The year was 2018 and to my dismay I was waking up at 5am. That might not sound all that terrible to some - 5am is the hour of the entrepreneur afterall. It's widely known that a number of successful people wake up at ungodly hours of the morning in order to "seize the day". Nonetheless, I was waking up at ungodly hours for a much less exciting reason - coffee making. Yes, like Tyler, the Creator, I was once a Starbucks employee serving coffee as a barista to the tirelessly busy London commuters every morning and afternoon. And I had what my friends called "the graveyard shift". The "graveyard shift" took place at 6am and finished at 2am. I hated every minute of it.

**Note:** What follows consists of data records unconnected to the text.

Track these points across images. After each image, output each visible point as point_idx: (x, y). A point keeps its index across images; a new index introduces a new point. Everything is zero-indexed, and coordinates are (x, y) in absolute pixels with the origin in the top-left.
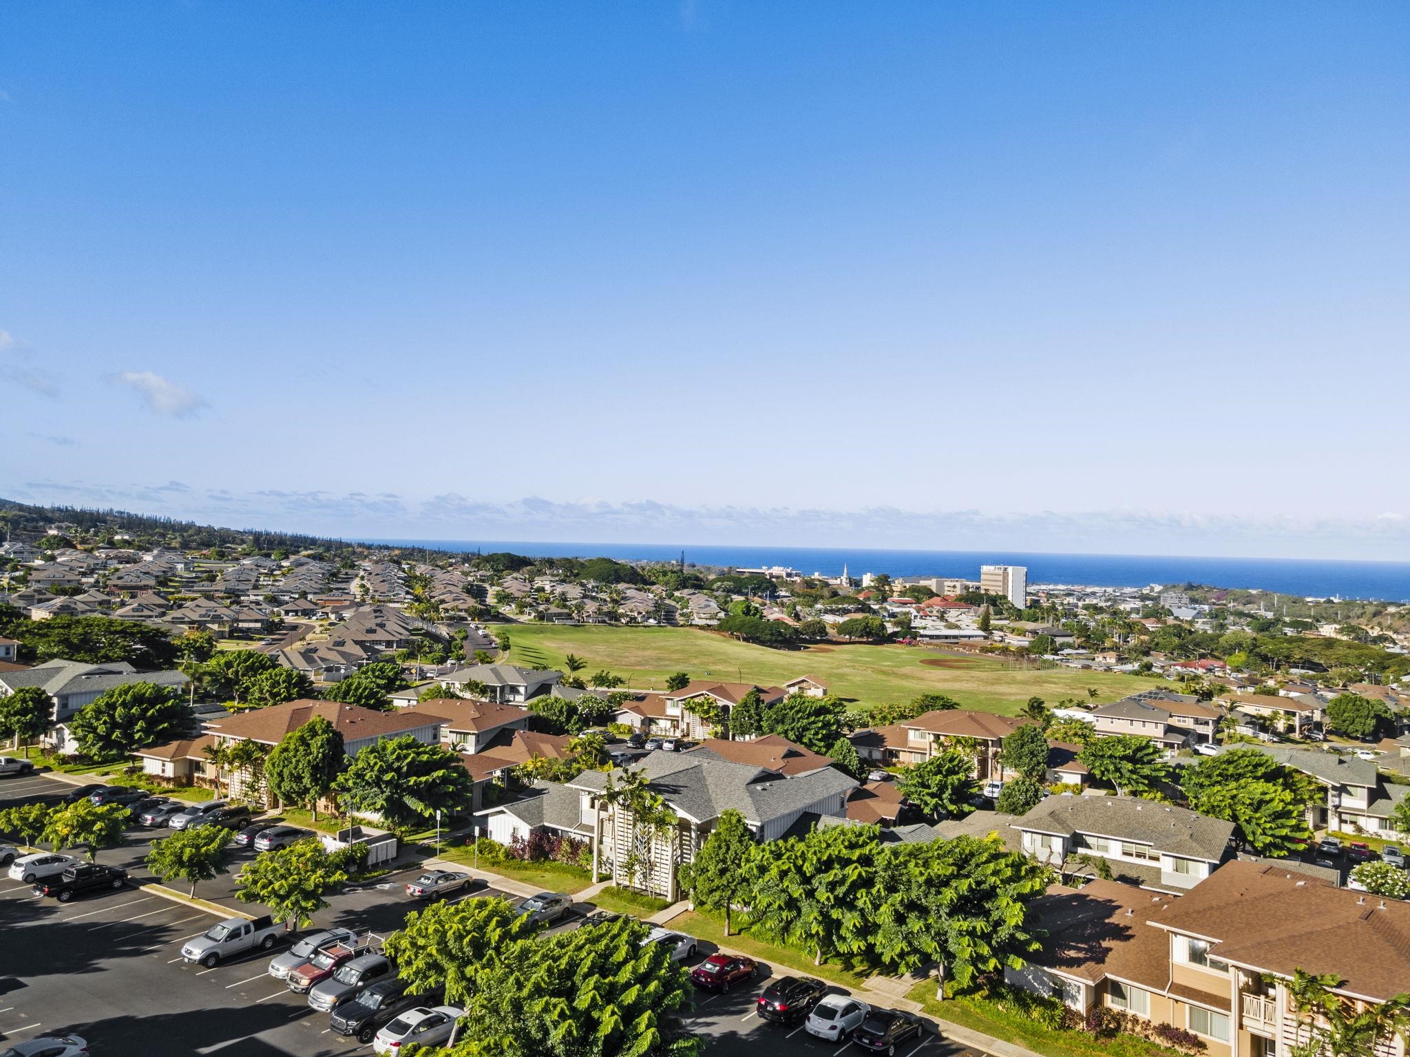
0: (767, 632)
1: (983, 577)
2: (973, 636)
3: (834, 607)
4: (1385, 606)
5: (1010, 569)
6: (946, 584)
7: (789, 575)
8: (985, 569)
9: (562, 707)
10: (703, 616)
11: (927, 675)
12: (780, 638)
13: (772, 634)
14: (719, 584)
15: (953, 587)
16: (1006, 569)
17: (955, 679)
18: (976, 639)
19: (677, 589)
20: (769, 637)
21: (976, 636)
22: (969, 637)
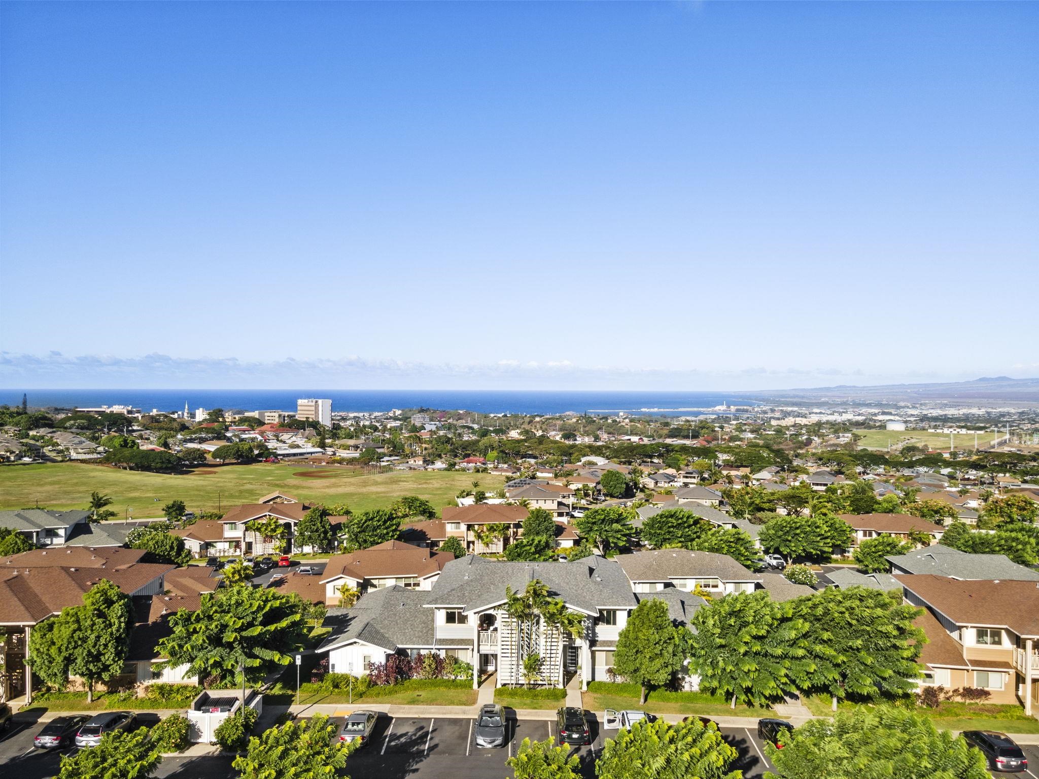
0: (157, 460)
1: (299, 408)
2: (314, 453)
3: (194, 436)
4: (534, 417)
5: (320, 401)
6: (266, 414)
7: (129, 412)
8: (300, 402)
9: (173, 543)
10: (80, 451)
11: (312, 485)
12: (170, 465)
13: (163, 463)
14: (72, 422)
15: (272, 417)
16: (317, 402)
17: (334, 485)
18: (317, 455)
19: (31, 429)
20: (159, 465)
21: (317, 452)
22: (312, 453)
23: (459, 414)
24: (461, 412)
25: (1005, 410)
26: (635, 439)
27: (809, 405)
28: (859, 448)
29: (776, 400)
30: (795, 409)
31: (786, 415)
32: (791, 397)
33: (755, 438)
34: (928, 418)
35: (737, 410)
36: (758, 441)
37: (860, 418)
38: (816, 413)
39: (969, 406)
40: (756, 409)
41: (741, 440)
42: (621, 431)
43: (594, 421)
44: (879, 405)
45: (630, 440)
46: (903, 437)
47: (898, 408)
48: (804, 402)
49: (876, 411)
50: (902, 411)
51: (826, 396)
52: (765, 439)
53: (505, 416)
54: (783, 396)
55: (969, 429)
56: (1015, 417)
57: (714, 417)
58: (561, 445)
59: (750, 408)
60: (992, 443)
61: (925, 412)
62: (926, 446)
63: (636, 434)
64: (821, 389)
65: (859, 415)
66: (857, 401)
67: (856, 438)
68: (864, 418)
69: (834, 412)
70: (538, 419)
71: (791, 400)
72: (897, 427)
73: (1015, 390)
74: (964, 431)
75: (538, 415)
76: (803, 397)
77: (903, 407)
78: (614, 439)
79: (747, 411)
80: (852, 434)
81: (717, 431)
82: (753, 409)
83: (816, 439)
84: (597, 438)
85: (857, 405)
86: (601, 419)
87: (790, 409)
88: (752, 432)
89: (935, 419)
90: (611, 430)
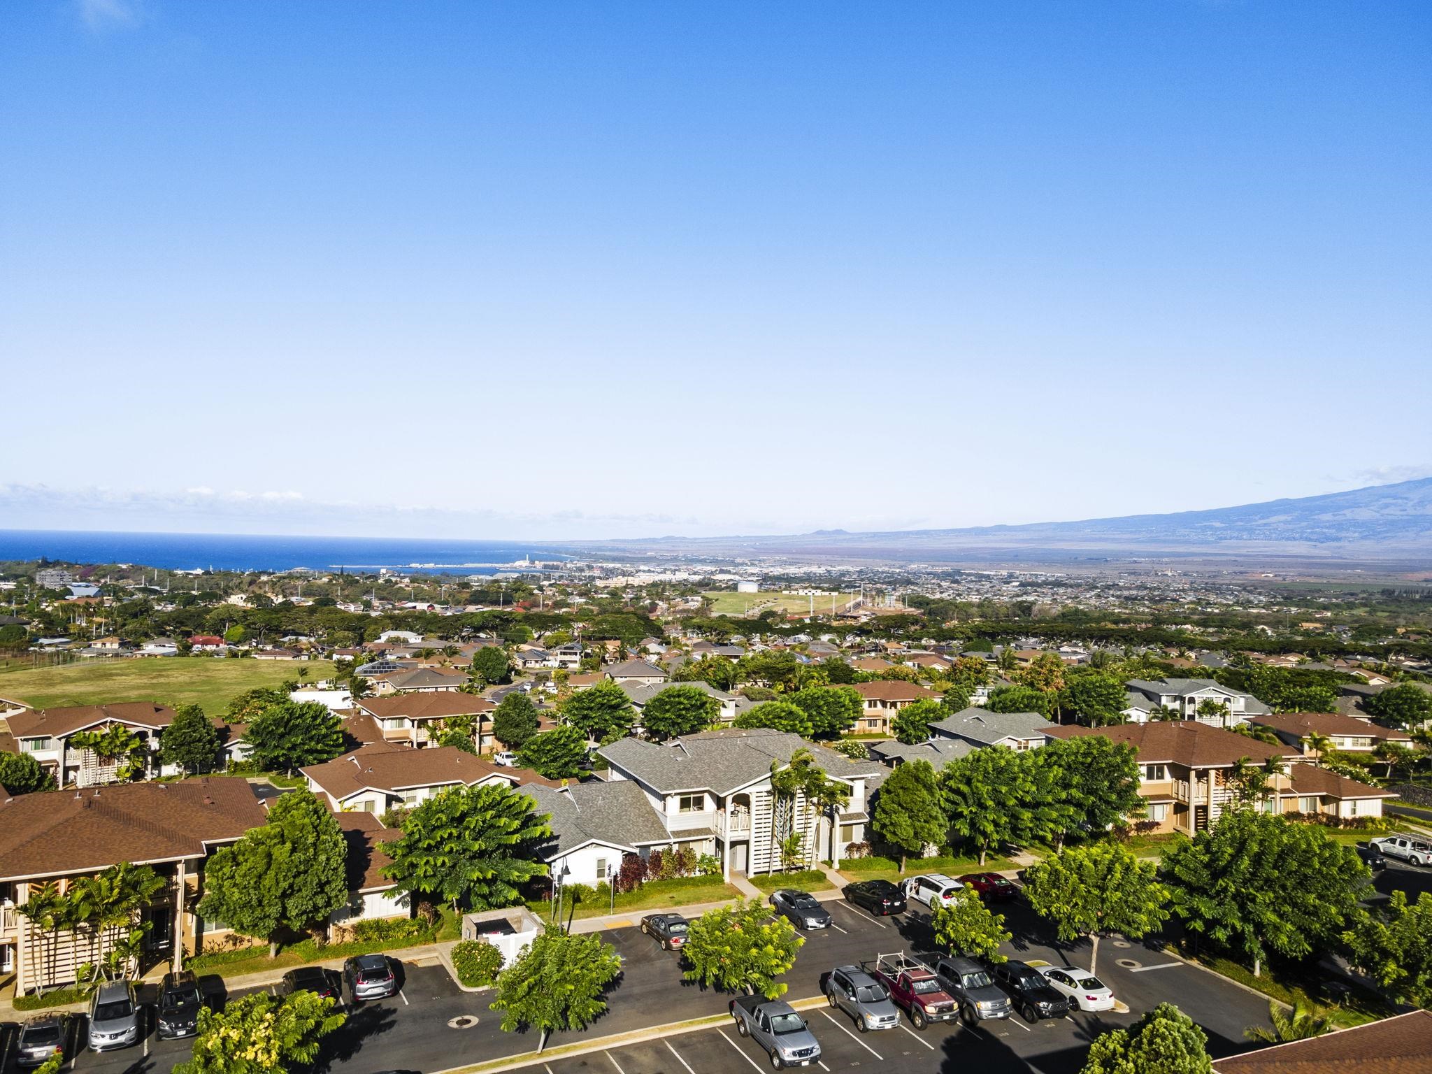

I decided to make a change. After 4 months of serving coffee on the front line of London, I would hand in my resignation. It was in my contract that I was to give at least 2 weeks notice. So I did. I wasn't entirely sure what I was going to do, but I knew what I wanted to do. And that was to work for Kanye West (as he was known at the time) instead.
My friends advised me not to quit, explaining it was a terrible idea because I didn't have any money saved. Even though this was probably good advice to the average sensible human-being, I wanted to be anything but average. Not only that, I knew exactly how I was going to make a ton of money while I set out on my quest to be Kanye West's creative director.
I had graduated a year prior to working at Starbucks with a Bachelors Arts degree in graphic design. And I figured, that must count for something. So I decided to design some download cards with the help of Bandcamp. I set a goal in my head that I'd sell 16 of them in day at £10, giving me a daily budget of £160 - and I'd use these funds to finish an album I was writing at the time (the album is called 'Primary Colours'). Most of my friends were extremely sceptical, urging me not to try it. They said things like "if you were capable of doing something like this, you wouldn't be here". Call it stubbornness, call it a "burning desire", I was not in the state of mind to listen to any criticism, be it reasonably constructive or downright negative. I told my friends, "you'll just have to watch me do it".
The week I finally left my job, I won a flask due to selling the most promotional packs of Starbucks Coffee, so my ex-boss and colleagues knew I was destined for greatness. I didn't sell 16 albums at £10. At least not on the first try. On my first day of sales, I was riddled with anxiety and even though I aimed to be out on the streets of Camden selling my first studio album "Summer With The Wolves" - I didn't make it out of my bed until 6pm. Nevertheless, I still managed to sell 4 albums at £5 each. And that's when I knew it was all possible. Even more so considering the fact that I hadn't even managed to print out the Bandcamp download cards - I was straight up selling codes from an excel spreadsheet.
That year in 2018, from July to October, I would sell 1,500 download codes to the people of Camden. And then it happened. I was on my way home, completely exhausted, my lungs running on emergency oxygen from all of the talking I was doing to make sales. When I finally got back to my studio in Tottenham Hale, I realised the strangest thing had happened - Kanye West was following me on Twitter. I thought back to all of the potential actions I could have taken to have turned my dream into a reality (I was only 22 at the time). Then I remembered....In the two weeks prior to handing in my resignation I had tweeted Kanye West 3 times a day for two weeks. But then I also remembered that one time I pretended to be the late Virgil Abloh's social media manager in order to get a backstage pass at one of his gigs. Could it have been one of those things? Both of those things? Whatever it was that convinced Kanye West to follow me on social media, I was being followed by my childhood idol, and nothing in that moment (or for that entire year) could have made me happier.
I was already on my way to Los Angeles to sell my record in the states (I had bought a plane ticket one week prior to Ye following me). I wanted to see if I could replicate the same success I had in Camden over in America. My journey started in North Hollywood and ended abruptly somewhere in Downtown LA. And for some reason I was addicted to Starbucks Iced Mochas. When I realised I couldn't sell albums fast enough to cover both travel and accommodation I made my way back to London.
Fast forward to the summer of 2022, my commercial debut "Primary Colours" now well over 1 million streams, I found myself this time on my own stall in Camden Market selling an innovation of the download cards I was first selling before I jetted off to LA. This time, what I was selling was completely my own invention - I called them "digital vinyls". I got the call in September 2022 that I would be appointed Ye's creative director - and the rest, quite literally, was history.